Em um dia de aniversário, recebi um trecho do poema de Maria da Conceição de Deus Lima, conhecida como Conceição Lima, natural de Santana da Ilha de São Tomé, do amigo querido Edson Luiz André de Sousa – “Nada é tão real como esta morada / Nada é tão real como esta morada de esplendor e solidão / onde recusamos atraiçoar a promessa da luz / Anunciados fomos antes dos erros, enganos e perfídias. / Uma a uma, apagaremos as estrelas de mentira. / Removeremos dos caminhos o lixo e os entraves. / Abraçaremos as lavras, sacudiremos dos livros a poeira. / Nenhum vestígio dos altares erguidos a deuses absurdos. / Recomeçamos – artesãos da nossa redenção”. Um poema atualíssimo, que me inspira.
E o nosso poeta amazonense da resistência nos tempos da ditadura militar, Thiago de Mello, no livro “Faz Escuro, Mas Eu Canto”, foi mais um, entre tantos outros, a abrir caminhos.
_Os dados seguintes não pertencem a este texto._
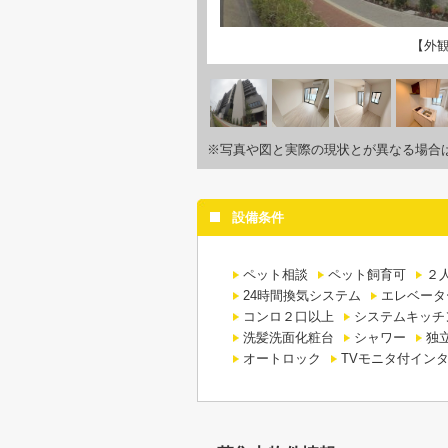
【外
※写真や図と実際の現状とが異なる場合
設備条件
ペット相談
ペット飼育可
２
24時間換気システム
エレベータ
コンロ２口以上
システムキッチ
洗髪洗面化粧台
シャワー
独
オートロック
TVモニタ付イン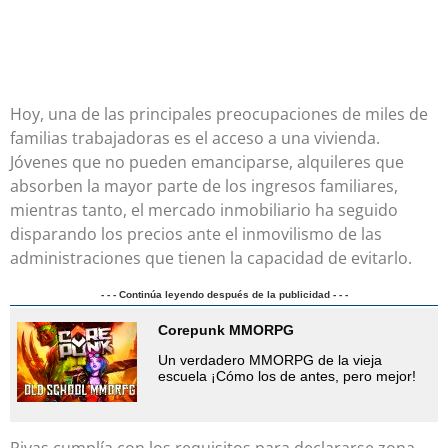
Hoy, una de las principales preocupaciones de miles de
familias trabajadoras es el acceso a una vivienda.
Jóvenes que no pueden emanciparse, alquileres que
absorben la mayor parte de los ingresos familiares,
mientras tanto, el mercado inmobiliario ha seguido
disparando los precios ante el inmovilismo de las
administraciones que tienen la capacidad de evitarlo.
- - - Continúa leyendo después de la publicidad - - -
Corepunk MMORPG
Un verdadero MMORPG de la vieja
escuela ¡Cómo los de antes, pero mejor!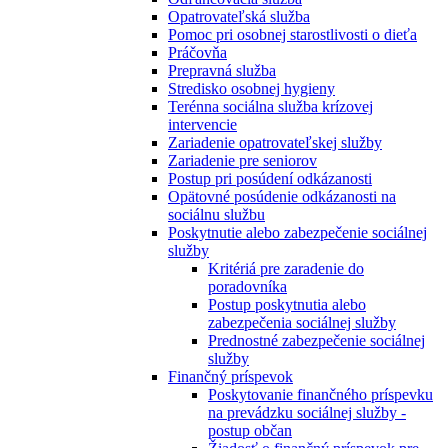
Opatrovateľská služba
Pomoc pri osobnej starostlivosti o dieťa
Práčovňa
Prepravná služba
Stredisko osobnej hygieny
Terénna sociálna služba krízovej
intervencie
Zariadenie opatrovateľskej služby
Zariadenie pre seniorov
Postup pri posúdení odkázanosti
Opätovné posúdenie odkázanosti na
sociálnu službu
Poskytnutie alebo zabezpečenie sociálnej
služby
Kritériá pre zaradenie do
poradovníka
Postup poskytnutia alebo
zabezpečenia sociálnej služby
Prednostné zabezpečenie sociálnej
služby
Finančný príspevok
Poskytovanie finančného príspevku
na prevádzku sociálnej služby -
postup občan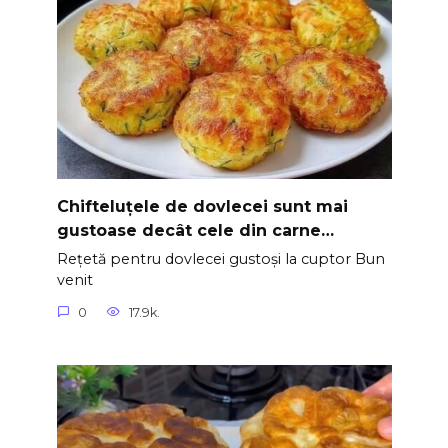
Chifteluțele de dovlecei sunt mai
gustoase decât cele din carne…
Rețetă pentru dovlecei gustoși la cuptor Bun
venit
0
17.9k.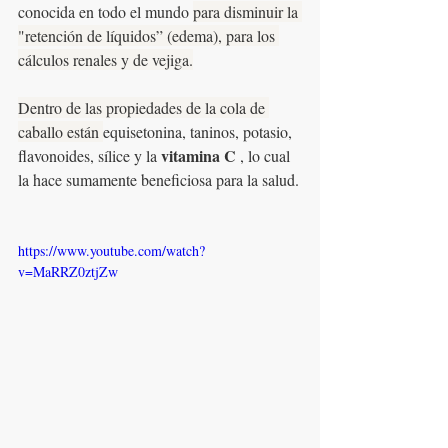
conocida en todo el mundo 
para disminuir la 
"retención de líquidos” (edema), para los 
cálculos renales y de vejiga.
Dentro de las propiedades de la cola de 
caballo están 
equisetonina, taninos, potasio, 
vitamina C
flavonoides, sílice y la 
 , lo cual 
la hace sumamente beneficiosa para la salud.
https://www.youtube.com/watch?
v=MaRRZ0ztjZw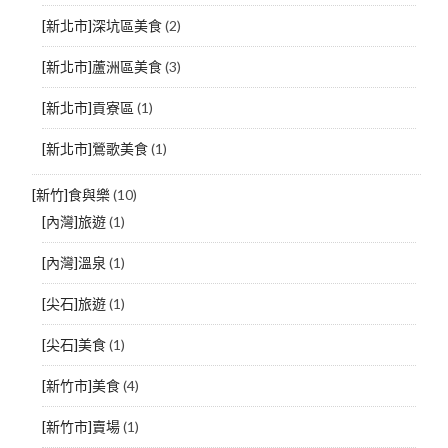
[新北市]深坑區美食
(2)
[新北市]蘆洲區美食
(3)
[新北市]貢寮區
(1)
[新北市]鶯歌美食
(1)
[新竹]食與樂
(10)
[內灣]旅遊
(1)
[內灣]溫泉
(1)
[尖石]旅遊
(1)
[尖石]美食
(1)
[新竹市]美食
(4)
[新竹市]賣場
(1)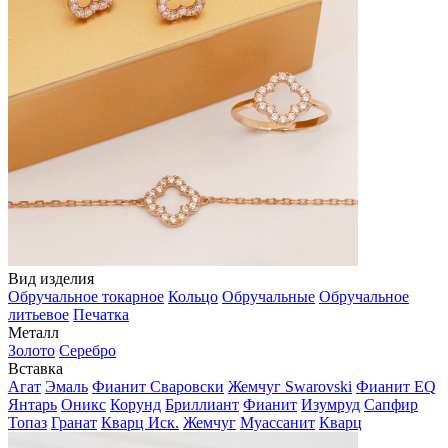
Вид изделия
Обручальное токарное
Кольцо
Обручальные
Обручальное
литьевое
Печатка
Металл
Золото
Серебро
Вставка
Агат
Эмаль
Фианит Сваровски
Жемчуг Swarovski
Фианит EQ
Янтарь
Оникс
Корунд
Бриллиант
Фианит
Изумруд
Сапфир
Топаз
Гранат
Кварц Иск.
Жемчуг
Муассанит
Кварц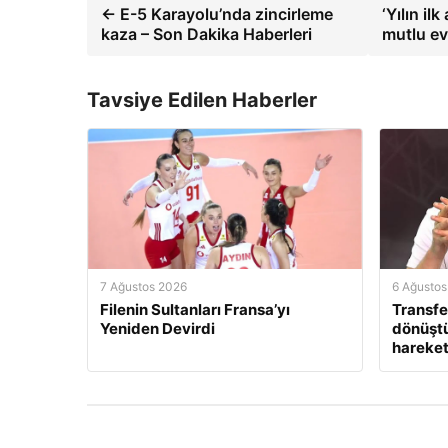
← E-5 Karayolu’nda zincirleme
‘Yılın i
kaza – Son Dakika Haberleri
mutlu ev
Tavsiye Edilen Haberler
7 Ağustos 2026
6 Ağustos
Filenin Sultanları Fransa’yı
Transfe
Yeniden Devirdi
dönüştü
hareket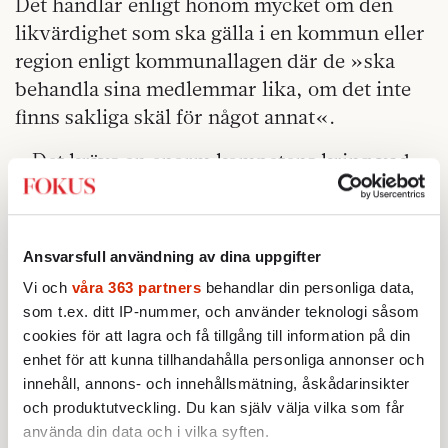
Det handlar enligt honom mycket om den
likvärdighet som ska gälla i en kommun eller
region enligt kommunallagen där de »ska
behandla sina medlemmar lika, om det inte
finns sakliga skäl för något annat«.
– Det krävs en enorm kompetens kring vad
likvärdigheten egentligen betyder i skola och
omsorg, och här har kommunen en
konkurrensfördel. Företag har inte samma
Ansvarsfull användning av dina uppgifter
erfarenhet av att arbeta med likvärdighet.
Vi och
våra 363 partners
behandlar din personliga data,
som t.ex. ditt IP-nummer, och använder teknologi såsom
– I stora kommuner krävs ett oerhört
cookies för att lagra och få tillgång till information på din
skickligt politiskt ledarskap för att leda så
enhet för att kunna tillhandahålla personliga annonser och
stora organisationer. Där kan det finnas en
innehåll, annons- och innehållsmätning, åskådarinsikter
poäng med flera aktörer. I en liten kommun
och produktutveckling. Du kan själv välja vilka som får
som Lomma finns inte den anledningen.
använda din data och i vilka syften.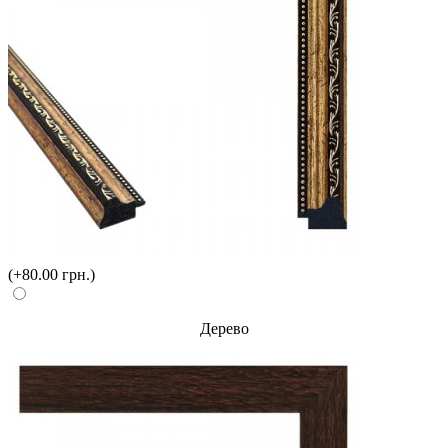
(+80.00 грн.)
Дерево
No poema “Os Estatutos do Homem” (Ato Institucional Permanente), Artigo III, ele diz: “Fica decretado que, a partir deste instante, / haverá girassóis em todas as janelas, / que os girassóis terão direito / a abrir-se dentro da sombra; / e que as janelas devem permanecer, o dia inteiro, / abertas, para o verde onde cresce a esperança.”
Da música para a poesia, a arte sempre me abraçou e apontou caminhos. E o recado que fica é: não podemos perder a esperança e a dignidade, o direito ao trabalho, à educação, à saúde, à segurança e à justiça, amparados por políticas públicas transparentes. Desistir jamais!
*Compositores: Carlos Eduardo Carneiro de Albuquerque Falcão e Oswaldo Lenine Macedo Pimentel.